While deeply anchored in Chinese symbolism, the piece resists a simple reprise of conventional New Year imagery. Because, for Wen Na, Spring Festival is as much a moment to look inward, to reawaken inner energy.
Her philosophy captures what the initiative has championed since its beginning: connecting what is familiar with what is new. Her project joins a series of collaborations that do just that, offering fresh interpretations of the zodiac while drawing on time-honored artistic techniques.
Kering partnership with Chinese artists began in 2019 with Xu Bing, whose English square character calligraphy bridged Chinese and Latin scripts and set the tone for a program rooted in cultural dialogue and experimentation – one that has since grown in scope and ambition.
In the years that followed, Kering turned to artists infusing classical forms with playful, contemporary energy. Papercut artist Wen Qiwen created Gazing at the Sky beyond the Clouds for the Year of the Rat (2020), offering an optimistic wish, while contemporary calligrapher Xu Jing marked the Year of the Tiger (2022) with an auspicious brushstroke.
As the initiative matured, the collaborations began to link New Year symbolism with wider reflections on nature, imagination, and inner life. Ink wash artist Peng Wei’s interactive work That Year, created for the Year of the Rabbit (2023), blended landscape imagery and animation to connect New Year blessings with biodiversity, harmony between humans and nature, and an ecological vision of the future. In 2024, Chen Ke’s oil painting Dragon Boat intentionally departed from conventional dragon iconography, portraying a whimsical encounter between a child and a nontraditional dragonshaped vessel – an ode to hope, and the power of imagination.

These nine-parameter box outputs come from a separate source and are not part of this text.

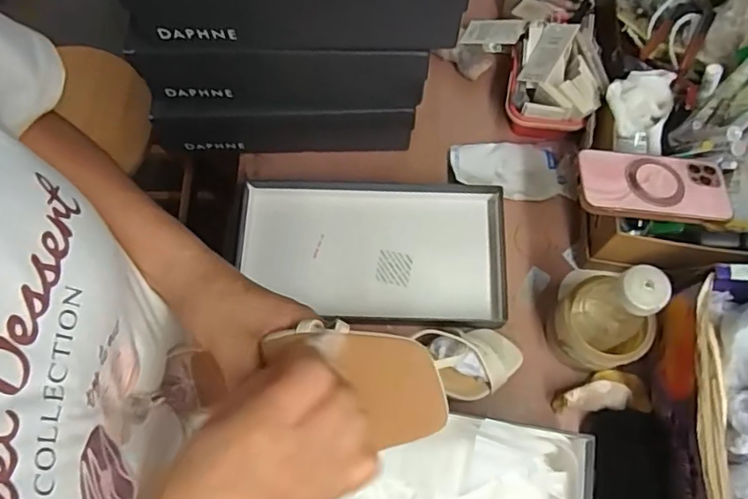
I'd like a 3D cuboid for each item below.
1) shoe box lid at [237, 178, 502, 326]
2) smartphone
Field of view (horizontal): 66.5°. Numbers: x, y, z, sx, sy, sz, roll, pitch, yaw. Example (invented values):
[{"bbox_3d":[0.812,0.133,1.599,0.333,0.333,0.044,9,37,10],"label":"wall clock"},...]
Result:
[{"bbox_3d":[-0.004,0.004,0.659,0.304,0.030,0.163,1,71,3],"label":"shoe box lid"},{"bbox_3d":[0.276,-0.062,0.562,0.148,0.010,0.077,9,62,0],"label":"smartphone"}]

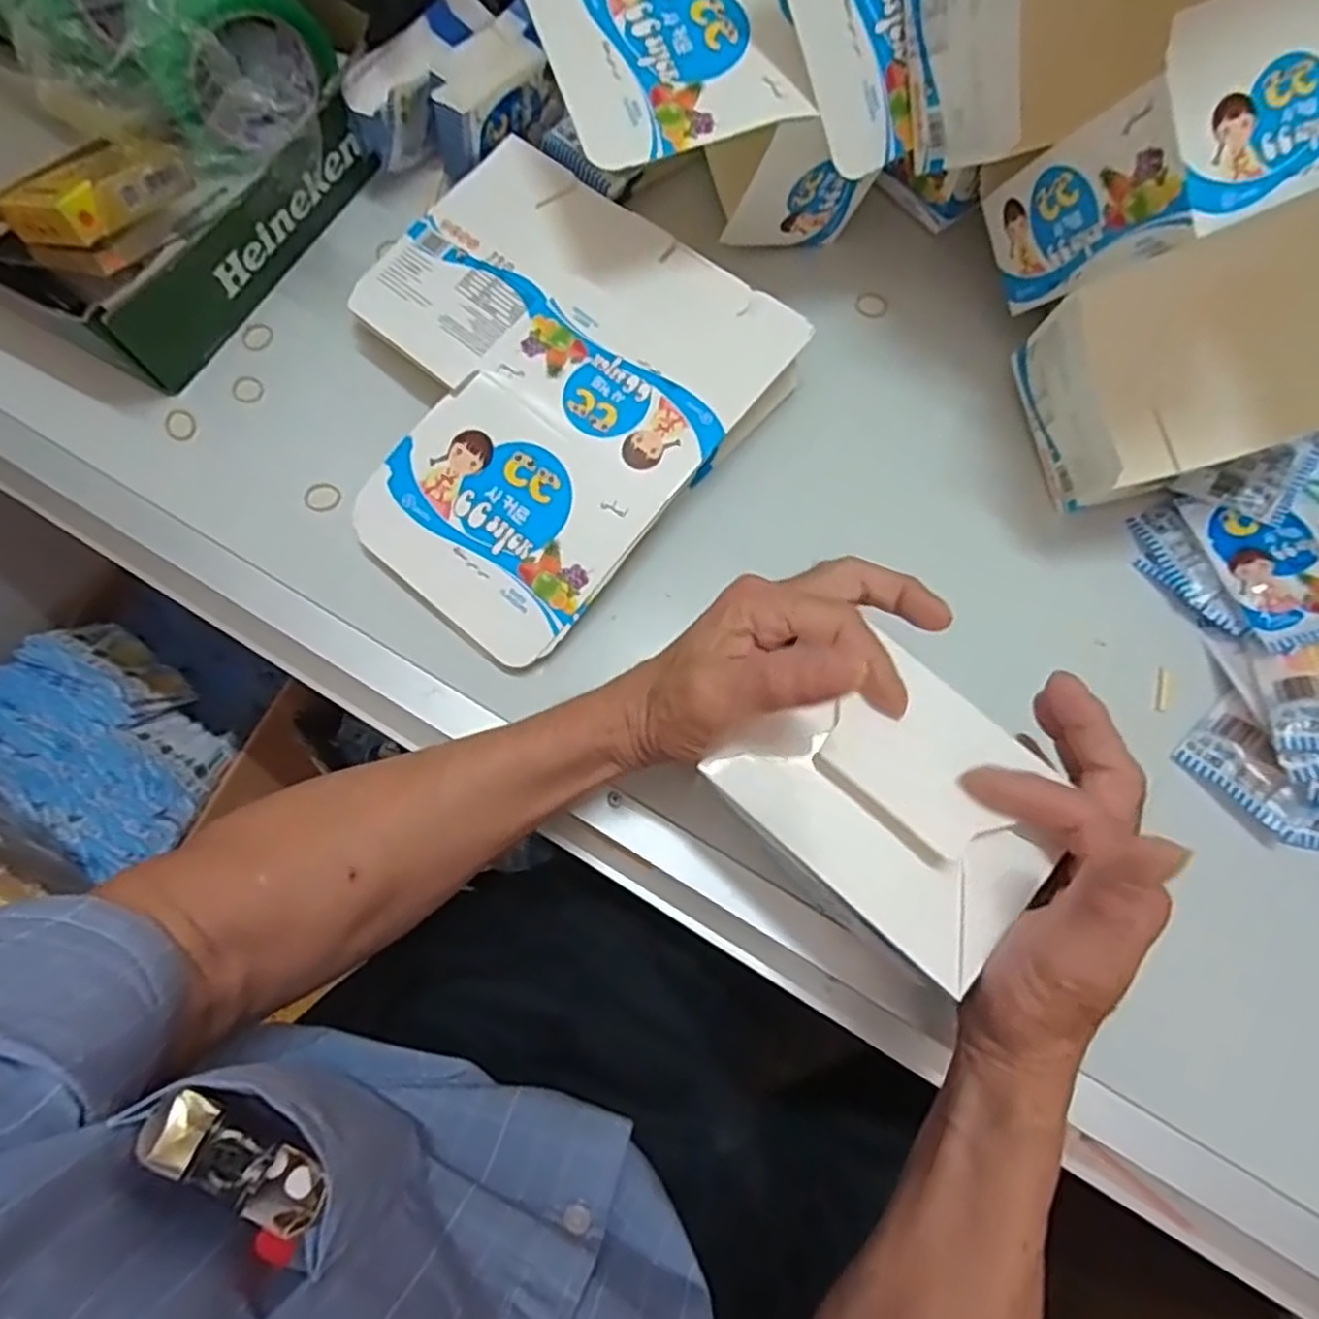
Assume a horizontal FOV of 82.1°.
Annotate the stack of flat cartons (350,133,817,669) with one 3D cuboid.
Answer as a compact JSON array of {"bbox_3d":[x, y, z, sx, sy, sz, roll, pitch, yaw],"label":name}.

Most recently, in 2025, the Year of the Wood Snake, Jiang Miao—who trained at the Central Academy of Fine Arts— developed a work rooted in her series Taoist Trinity and the Self. Her swirling purple compositions, carved from more than twenty layers of acrylic color, evoke cycles of life, renewal, and energy, mirroring the symbolic reset of the New Year and deepening the program’s exploration of how New Year renewal resonates with both personal and cosmic rhythms.
Across these editions, each collaboration has found new life well beyond the original artwork. This year is no exception: Clouds Burst Apart, Fortune Gallops In anchors a digital campaign that invites audiences to take part through an interactive WeChat mini-program, where users can create smartphone wallpapers, red packet covers, and customized digital greeting cards.
The initiative's reach extends further through the Kering Women In Motion official WeChat account, which has become a dedicated community for female artists and creatives in China. To date, it has featured more than 100 interviews—including with Wen Na, Jiang Miao, Chen Ke, and Peng Wei—sharing their stories, creative journeys, and artistic reflections, and amplifying the voices behind each year's commission.
Over the past seven consecutive years, these Chinese New Year campaigns have become one of the Group’s key cultural exchange initiatives, honoring tradition while opening space for new stories and perspectives.
This balance between tradition and reinvention reflects the Kering spirit: rooted in heritage yet distinctly forward-looking. Because, in Wen Na’s words, creativity is a force; one that is carried forward from one generation to the next.